In dynamic social networks we often find that a second-order model is sufficient to explain causal paths. We attribute this to an inherent "one-step context memory" of humans, which means that depending on with whom we interacted last, we decide with whom to interact next. It is more difficult to imagine similar mechanisms that introduce higher-order correlations in a distributed way.
This is different for paths in engineered systems, which have been built to optimise paths from start to end. Here, we often observe higher-order dependencies that go beyond a second-order model. Let us study this in the final example of this session: We reconsider our data on paths in the London Tube network, extracted from Origin-Destination statistics of real passengers as explained before. Here we use a prepared training data set to save you the origin-destination path calculating, and the calculation of a training split. Let us check whether a second-order model is sufficient to explain those paths, and how this translates to prediction performance.
**TODO:** Repeat your analysis for the training paths contained in `data/tube_paths_train.ngram`. Read the ground truth from the file `data/tube_gt.json` and create a multi-order model with maximum order of four.
max_order = 4
paths = pp.Paths.read_file('../data/tube_paths_train.ngram', max_subpath_length=max_order)
gt = read_gt('../data/tube_gt.json')
mog = pp.MultiOrderModel(paths, max_order)
order = mog.estimate_order()
res = validate(mog, gt)
plot_results(res, order)
This plot is interesting for several reasons:
- It first shows that it is a bad idea to study the London Tube topology using standard graph mining and network analysis. The paths that are relevant in this system are very different from the assumption of transitive and Markovian paths, which we make when we apply standard centrality measures, spectral methods, random walk based measures, clustering algorithms, etc. So, a graph representation of this system is misleading, as its topology is not enough to understand higher-order dependencies in paths!

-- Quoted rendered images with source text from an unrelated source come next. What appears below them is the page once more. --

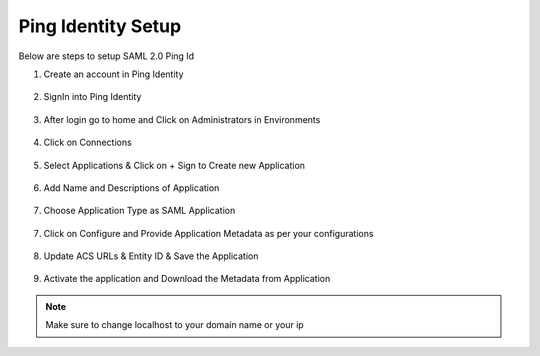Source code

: Ping Identity Setup
========

Below are steps to setup SAML 2.0 Ping Id

1. Create an account in Ping Identity

.. figure:: ../../../_assets/authentication/pingid/ping_id.PNG
   :alt: sso
   :width: 60%
   
2. SignIn into Ping Identity

.. figure:: ../../../_assets/authentication/pingid/ping_id_1.PNG
   :alt: sso
   :width: 60%

3. After login go to home and Click on Administrators in Environments

.. figure:: ../../../_assets/authentication/pingid/pingid_2.PNG
   :alt: sso
   :width: 60%

4. Click on Connections

.. figure:: ../../../_assets/authentication/pingid/pingid_3.PNG
   :alt: sso
   :width: 60%

5. Select Applications & Click on + Sign to Create new Application

.. figure:: ../../../_assets/authentication/pingid/pingid_4.PNG
   :alt: sso
   :width: 60%

6. Add Name and Descriptions of Application

.. figure:: ../../../_assets/authentication/pingid/pingid_5.PNG
   :alt: sso
   :width: 60%
   
7. Choose Application Type as SAML Application

.. figure:: ../../../_assets/authentication/pingid/pingid_6.PNG
   :alt: sso
   :width: 60%
   
7. Click on Configure and Provide Application Metadata as per your configurations

.. figure:: ../../../_assets/authentication/pingid/pingid_7.PNG
   :alt: sso
   :width: 60%
   
8. Update ACS URLs & Entity ID & Save the Application

.. figure:: ../../../_assets/authentication/pingid/pingid_8.PNG
   :alt: sso
   :width: 60%
   
9. Activate the application and Download the Metadata from Application

.. figure:: ../../../_assets/authentication/pingid/pingid_9.PNG
   :alt: sso
   :width: 60%

.. note::  Make sure to change localhost to your domain name or your ip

- While a second-order model is better, it is still not enough to explain the complex path statistics of passengers. We see that all of the four model layers that we tested are significant. This is an example where we need higher-order network analytics beyonds a second-order model.
- You may spot the
pathpywarning in the output above. This is becausepathpyrealised that (i) the maximum tested order of four was significant, and (ii) the data contained paths that would allow to construct a model of order five. The warning highlights that there may still be higher-order dependencies in the data, that we cannot rule out based on our test. - If we were to use more data (and time) and test up to higher maximum orders, we find that the optimal maximum order of a multi-order model is six. For time constraints, here we did not use enough of the data to show that this yields the best prediction. Please refer to this paper to see result of the full analysis.
This concludes our hands-on tutorial on higher-order network analytics and we now move to an open-ended data exploration.